* [Instructions to follow]: Quote the entries in full, character for character, without their images.

---------- Supplied records ----------

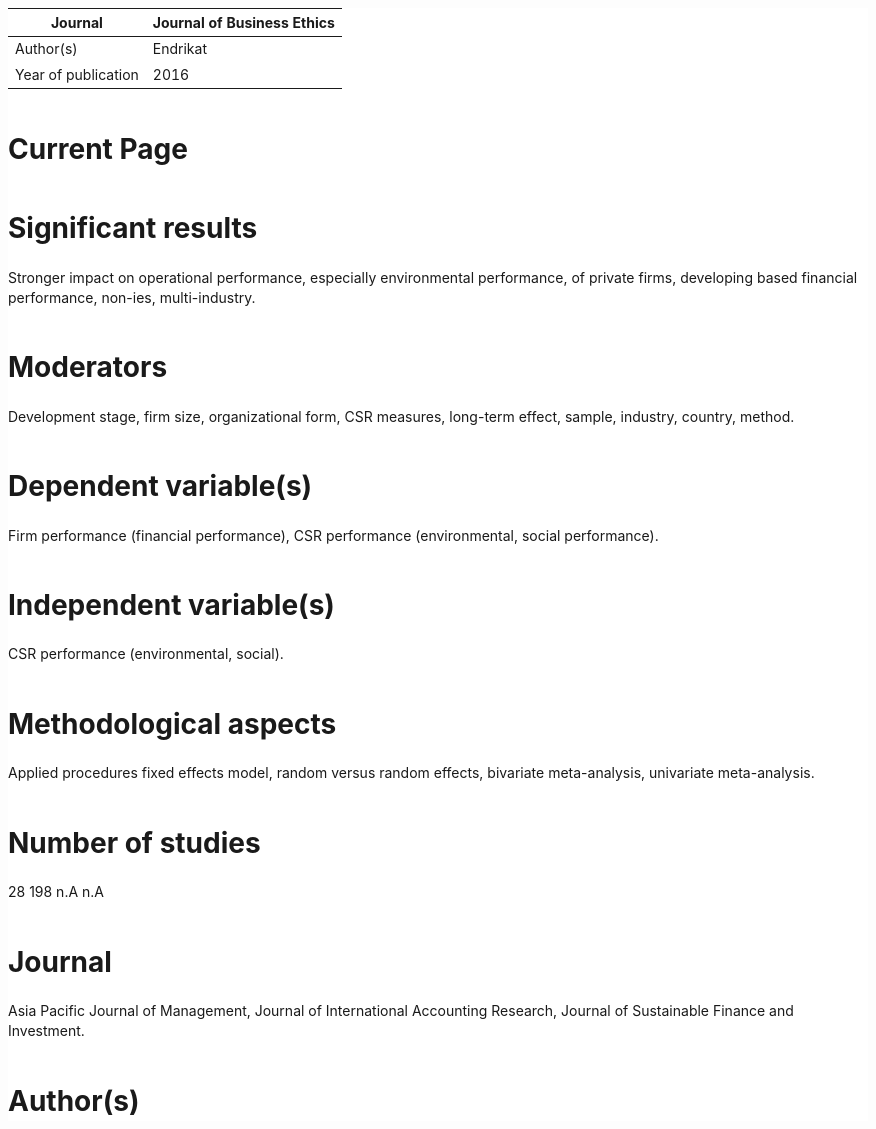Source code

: 
|Journal|Journal of Business Ethics|
|---|---|
|Author(s)|Endrikat|
|Year of publication|2016|

# Current Page

# Significant results

Stronger impact on operational performance, especially environmental performance, of private firms, developing based financial performance, non-ies, multi-industry.

# Moderators

Development stage, firm size, organizational form, CSR measures, long-term effect, sample, industry, country, method.

# Dependent variable(s)

Firm performance (financial performance), CSR performance (environmental, social performance).

# Independent variable(s)

CSR performance (environmental, social).

# Methodological aspects

Applied procedures fixed effects model, random versus random effects, bivariate meta-analysis, univariate meta-analysis.

# Number of studies

28
198
n.A
n.A

# Journal

Asia Pacific Journal of Management, Journal of International Accounting Research, Journal of Sustainable Finance and Investment.

# Author(s)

----------

* [Task result]:
Source code

: 
|Journal|Journal of Business Ethics|
|---|---|
|Author(s)|Endrikat|
|Year of publication|2016|

# Current Page

# Significant results

Stronger impact on operational performance, especially environmental performance, of private firms, developing based financial performance, non-ies, multi-industry.

# Moderators

Development stage, firm size, organizational form, CSR measures, long-term effect, sample, industry, country, method.

# Dependent variable(s)

Firm performance (financial performance), CSR performance (environmental, social performance).

# Independent variable(s)

CSR performance (environmental, social).

# Methodological aspects

Applied procedures fixed effects model, random versus random effects, bivariate meta-analysis, univariate meta-analysis.

# Number of studies

28
198
n.A
n.A

# Journal

Asia Pacific Journal of Management, Journal of International Accounting Research, Journal of Sustainable Finance and Investment.

# Author(s)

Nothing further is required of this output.